Tompkins Financial (TMP) is one of those rare financial stocks that has maintained and increased its dividend through the financial crisis. Not only that, but it's also grown earnings for 36 straight years. Let that sink in for a minute before we go on. Only one company has done it longer, Wal-Mart (WMT). Tompkins Financial is now trading near its price to book lows going back at least ten years. Its book value has grown each one of those years as well, with last year jumping 10% YoY. Throw in a 3.4% dividend yield and there’s a lot to like here.
Tompkins Financial is a bank and trust founded in 1836 and sporting a $452 million market cap. It has 15 branches in New York. As you can imagine from its results, it stays away from sub-prime loans. It operates with five subsidiaries with three community banks: Tompkins Trust, The Bank of Castile, and Mahopac National Bank; as well as Tompkins Financial Advisors and Tompkins Insurance Agencies. I spent some time looking through the company's website and was impressed by how often it repeated its mission of long-term value, for shareholders and clients. Obviously this isn’t just lip service.
The thing that makes Tompkins Financial interesting now is its low P/B value. I pulled up its financials from the past ten years and until the last three years, it was very unusual for it to be trading at less than 2 times book. More typically, it was in the 2.25 range, and even occasionally got above 2.5 times book. Today, its stock price stands at 1.6 times book. The irony is that in the last three years, its book value has actually grown at a faster pace than the average book value growth from the last decade. If anything, it deserves a larger premium now than before. It’s a testament to today’s markets that companies that are difficult or impossible to value, such as Citibank (C) or American International Group (AIG) attract so much interest, but a stable high-level performer like Tompkins Financial isn’t on anyone's radar.
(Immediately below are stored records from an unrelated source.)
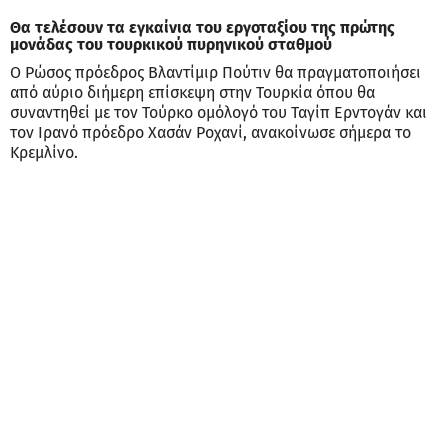
Θα τελέσουν τα εγκαίνια του εργοταξίου της πρώτης
μονάδας του τουρκικού πυρηνικού σταθμού
Ο Ρώσος πρόεδρος Βλαντίμιρ Πούτιν θα πραγματοποιήσει
από αύριο διήμερη επίσκεψη στην Τουρκία όπου θα
συναντηθεί με τον Τούρκο ομόλογό του Ταγίπ Ερντογάν και
τον Ιρανό πρόεδρο Χασάν Ροχανί, ανακοίνωσε σήμερα το
Κρεμλίνο.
Book value is just an indicator. It’s also important to look behind the numbers to see if they are sustainable. Earnings increased by 5.1% over the past year and EPS is $3.11 for 2010, giving them a P/E of 13.3. Its Tier 1 Capital Ratio is 8.02%. Total loans were stable over the past year and its deposits are slightly up. Its net interest margin was slightly below last year’s figures. The steepening yield curve should help them in 2011. Non-performing assets declined in the past quarter, but are above 2009 levels. Still, they’re at very low levels relative to competitors.
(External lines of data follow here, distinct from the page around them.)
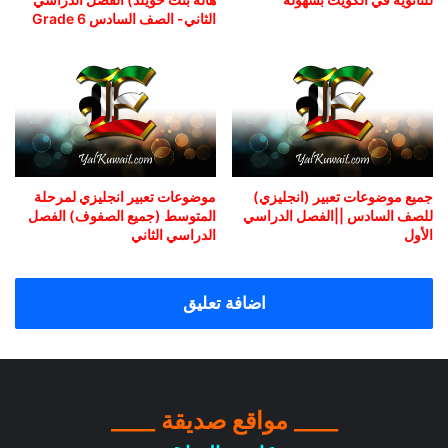
الثاني- الصف السادس Grade 6
جميع موضوعات تعبير (انجليزي)
موضوعات تعبير انجليزي لمرحلة
للصف السادس ||الفصل الدراسي
المتوسط (جميع الصفوف) الفصل
الأول
الدراسي الثاني
اضافة تعليق
____ مواقع صديقة ____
Many investors are attracted to the dividend that Tompkins Financial pays. Not only is the yield attractive at 3.4%, but it qualifies as one of the most stable and secure dividends available in the markets. Its payout ratio is below 44%. It also paid a nice 10% stock dividend about a year ago in addition to its regular dividend. Shares are pushing 52 week highs, but that doesn’t mean they’re overvalued. In 2008 shares hit above $52 at years end despite book value being 20% lower, EPS being 10% lower, and revenue being the same. I'm pegging them at 20% undervalued right now. This is one you could buy now and forget about until P/B goes to 2.25.